At the same time, the costs of renewable energy sources are dropping at a precipitous rate, encouraging demand for technologies such as solar and wind. Democrats could take advantage of this dire moment in history to commit to a massive investment in renewables, both to stave off environmental destruction and provide employment and a better standard of living for all Americans.
This list of areas where “A Better Deal” comes up short goes on. The platform is bereft of plans to improve housing and education, tackle institutional racism and sexism or build up a beleaguered labor movement — historically a core constituency of the Democratic Party.
A better agenda
There’s no shortage of ambitious programs waiting for the Democrats to embrace. The party could pledge to break up big banks, offer free public college, tax the wealthy and financial transactions, provide a universal basic income and fight for universal collective bargaining rights. Add these ideas to single-payer health care, a federal jobs guarantee and sweeping climate action and you have the makings of the kind of bold economic agenda that Schumer claims is key to the party reclaiming its mantel as an unabashed advocate for the working class.
Such an agenda would require the Democrats to shed their timidity and prove that they are not beholden to corporate interests. And it would certainly mean providing more than a shiny, poll-tested new messaging campaign.
If Democrats are worried about the efficacy of adopting a broad-left platform in 2017, all they need to do is peer across the pond. Labour was able to score stunning advances in Britain’s June election running on the most left-wing platform the party had put forward in more than three decades. The manifesto that leaked before the election called for nationalizing utilities such as water, rail and electricity, eliminating tuition fees, instituting free child care, expanding public housing, taxing the wealthy and corporations and transitioning to 60 percent low-carbon fuels by 2030.

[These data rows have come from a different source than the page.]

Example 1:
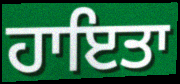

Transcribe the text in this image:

ਹਾਇਤਾ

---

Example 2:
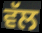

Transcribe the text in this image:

ਵੱਲ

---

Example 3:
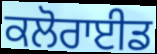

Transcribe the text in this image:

ਕਲੋਰਾਈਡ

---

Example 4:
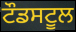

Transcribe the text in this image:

ਟੌਡਸਟੂਲ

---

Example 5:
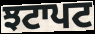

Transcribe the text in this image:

ਝਟਾਪਟ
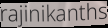
rajinikanths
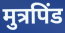
मुत्रपिंड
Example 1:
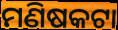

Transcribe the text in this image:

ମଣିଷକଟା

Rather than sabotaging the party’s chances, the manifesto was hugely popular and was credited in boosting Labour’s late rise in the polls, leading to the shock outcome with Jeremy Corbyn and the party making huge gains and threatening Theresa May’s Conservative government.
The rhetoric used by Schumer is his New York Times op-ed announcing “A Better Deal” echoes that of Bernie Sanders, castigating the power of corporations over our economy and fighting for the rights of working people. “Americans believe they’re getting a raw deal from both the economic and political systems in our country,” he writes. “And they are right.”

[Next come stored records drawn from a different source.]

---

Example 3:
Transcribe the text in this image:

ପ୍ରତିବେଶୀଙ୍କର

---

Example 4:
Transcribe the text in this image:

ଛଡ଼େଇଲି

It’s important for the party to become comfortable naming the enemy and openly calling for a realignment of economic power to break the stranglehold of neoliberal capitalism over the poor and working class.
But rhetoric on its own will never solve our country’s economic problems or change the Democrats’ fortunes. To accomplish this, the party must prove its willingness to stand up to entrenched corporate power through its actions. In this regard, the recent track record of the Democratic Party has been abysmal. This is their chance to offer not more drab layers of paint, but real, fundamental change.